Binnie provided some excellent observations. One is that the global automobile and light vehicle industry is a major, consistent, and growing demand segment, while the fossil fuel industry is spiky around booms. Another is that electric arc furnace (EAF) minimills that eat scrap steel have some challenges with the ~25% of new steel they need to enable lots of high quality alloys, in that direct reduction of iron results in rounded pellets that are a bit more expensive to use due to thermal properties. Interesting stuff to dig into.
And so, I’ve been digging into it. There are some interesting results. One is that it’s trivial to find global steel production and consumption statistics by country and method of production, but that it’s difficult to find steel demand by economic segment. Want to know what Indonesia’s steel manufacturing and domestic consumption was in 1978? Easy. Want to know how much steel the global automobile industry or the oil and gas industry bought last year? Hard.

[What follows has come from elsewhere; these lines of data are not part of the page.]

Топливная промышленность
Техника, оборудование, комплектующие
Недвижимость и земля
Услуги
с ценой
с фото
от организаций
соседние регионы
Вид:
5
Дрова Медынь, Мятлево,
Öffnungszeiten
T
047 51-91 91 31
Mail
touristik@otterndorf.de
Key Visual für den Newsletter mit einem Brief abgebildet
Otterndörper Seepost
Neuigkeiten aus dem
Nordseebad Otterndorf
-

But as teased in the title, there’s a data point worth calling out, the steel available for scrap in just US pipelines. With peak oil demand coming this decade and peak natural gas next decade, over the next 40 years most of the world’s pipelines will be turning into easily accessible, easily mined scrap steel running along the surface, waiting to be scooped up, cut up, and shoved into electric steel minimills.
How much steel is that? Well, the average pipeline has about 50 pounds or 23 kg of steel per foot per one analysis, which is good enough for napkin math. The US has about 3 million miles of pipelines per the recent US transportation blueprint which I assessed recently (tl’dr: good intentions, weak levers, some clear misses).
That turns into about 350 million tons of steel, most of which is going to be ripped up and turned into new steel for more productive and less harmful end uses in the coming decades. How much is that in comparable terms?
Well, the US is consuming about 86 million tons of steel every year these days, putting it in fourth place behind China, India, and Japan. Oh, another interesting data point. China is making and consuming about 10 times as much steel as India, the runner-up, and more than the rest of the world combined. It’s the much more productive inverse of US military spending.
I’ll be coming back to that point in a future piece is in this series on steel, but for now, let’s stick with pipelines and the US. Those 350 million tons of to-be-scrapped steel are four years of total demand for steel in the country.
That’s indicative of the scale of the fossil fuel infrastructure globally waiting to be melted down and turned into wind turbines and solar panel mountings, into electric cars and bikes, into HVDC transmission towers and battery housings. We’ve mined enormous amounts of iron and coal in order to build infrastructure to extract, process, refine, and distribute fossil fuels, and we’re going to have lots of scrap steel to work with.